Good point. If you’re the only user with utm_origin=boogers&utm_medium=poop, it’ll be trivial to connect you between websites. It’s all automated, so there’s slim to no chance of making a server admin chuckle while checking the logs, unfortunately.
I keep checking to see when this add-on will get approved to Firefox Android's anointed list
If you are using Firefox Nightly, you can install arbitrary add-ons (though quite a number of them don't work due to UI difference, container doesn't work too) now after going though some steps: https://blog.mozilla.org/addons/2020/09/29/expanded-extensio...
Good thing I still keep the version pinned at 68!
What's happening with this project? The rules repo hasn't been updated for months even with several PRs
I'm not aware of anyone doing this on purpose. It's bad for bookmarks, it's bad for SEO, bad for internal linking, and external linking.

URLs change because systems change.

A proposed solution to this: https://jeffhuang.com/designed_to_last/
Characterizing TBL as naive is absurd. He was right. And the URLs you describe are anything but cool.
I'm fairly sure the parent was joking and in full agreement with you. Just so this isn't a point out the joke post, a few years ago I saw a HN post from a bunch of people who used print to PDF, and pdfgrep as a bookmarking solution. It doesn't solve the original problem, but it does act a a coping strategy for when content goes missing. I've been using it for a good while now and it's been real useful already.
Fantastic way to lose your traffic though.

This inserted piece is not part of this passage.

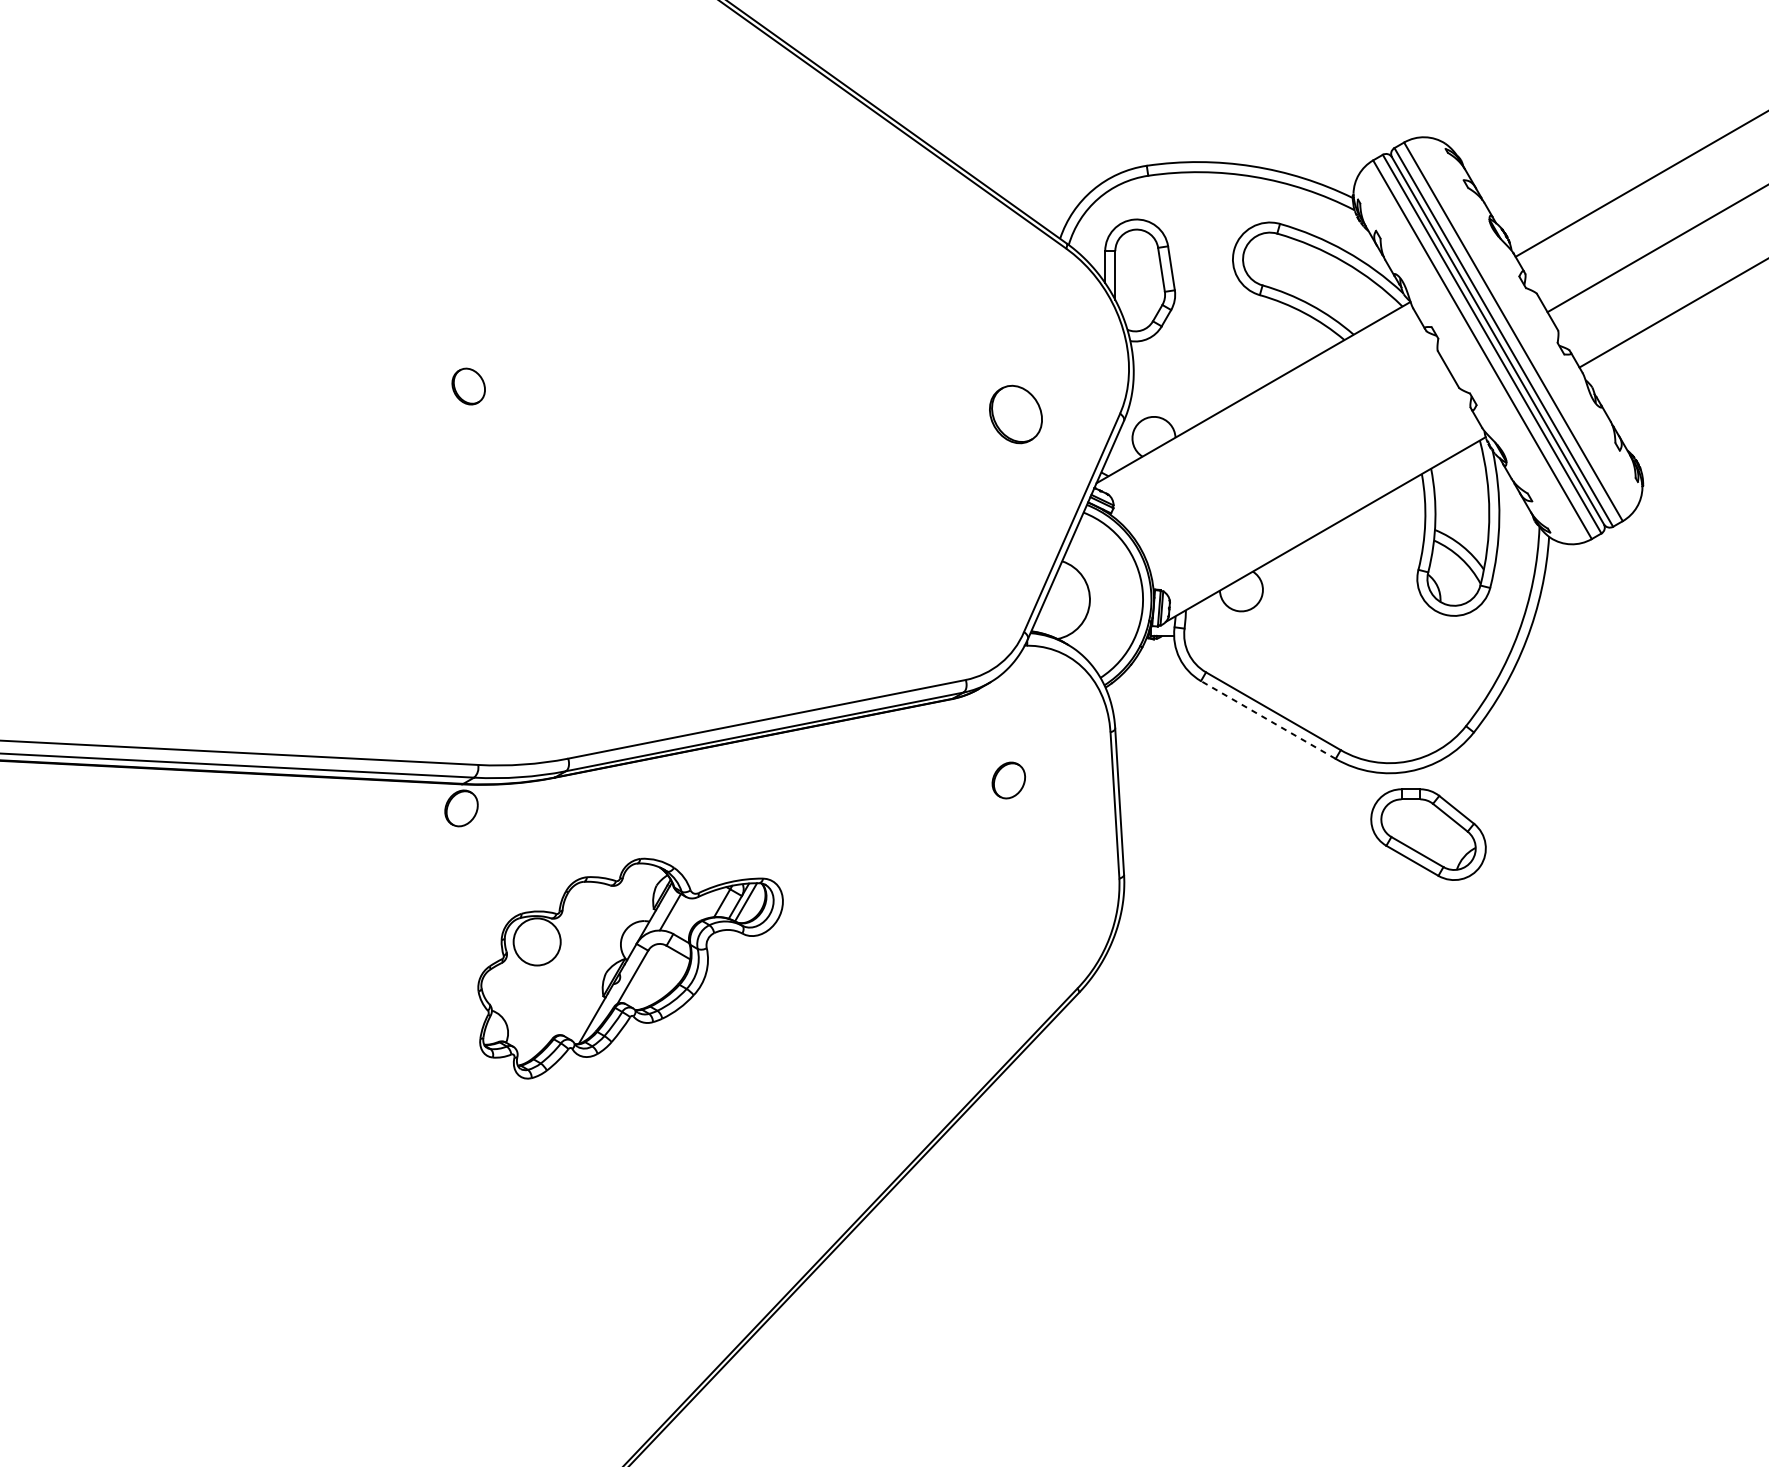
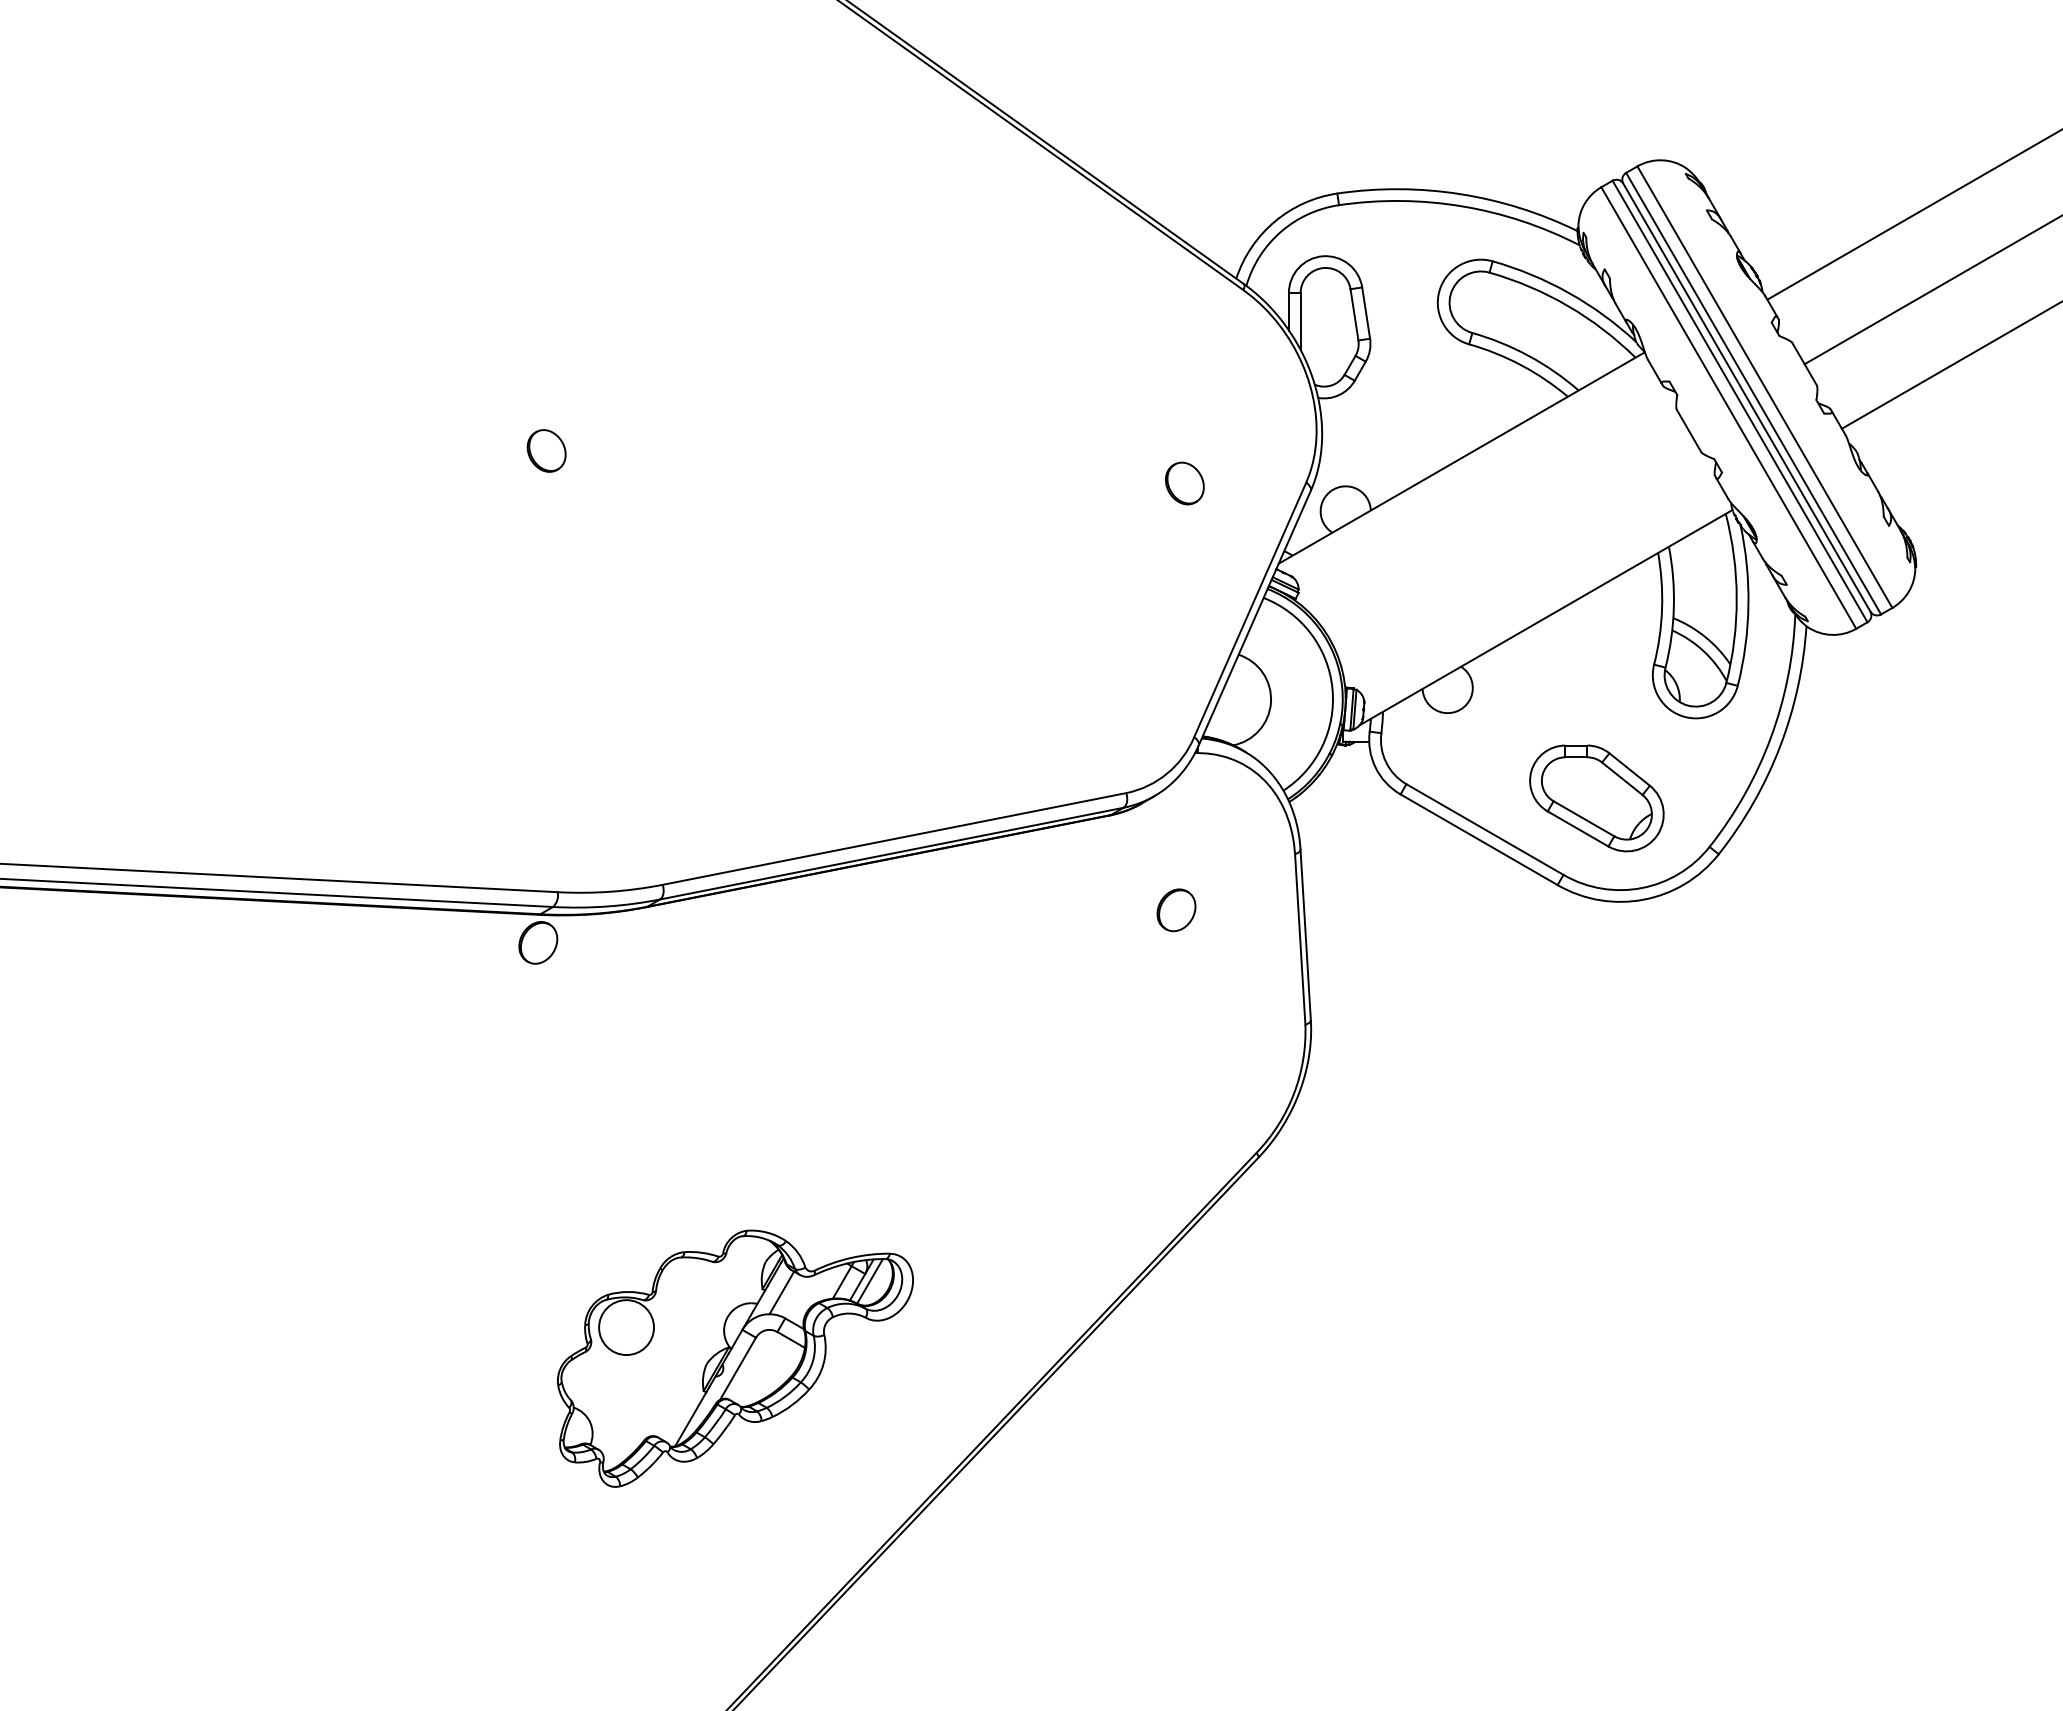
part: (1015, 414) -> (1184, 483), size x0.62
line: (1268, 719) -> (1479, 839), dashed -> solid
part: (1428, 834) -> (1596, 798), moved
part: (630, 968) -> (735, 1358), moved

Someone follows a link, gets a 404 or main page and they're gone.

It's not traffic they are after, but monetization. The traffic that does not monetize only costs money.
Sigh. I remember when people used to put up websites for fun.
Also when example.com/2010/10/10/article-title redirects to the homepage m.example.com
Up there with the Netiquette. I'd love a timeline where this matters, but this ship has sailed long, long ago.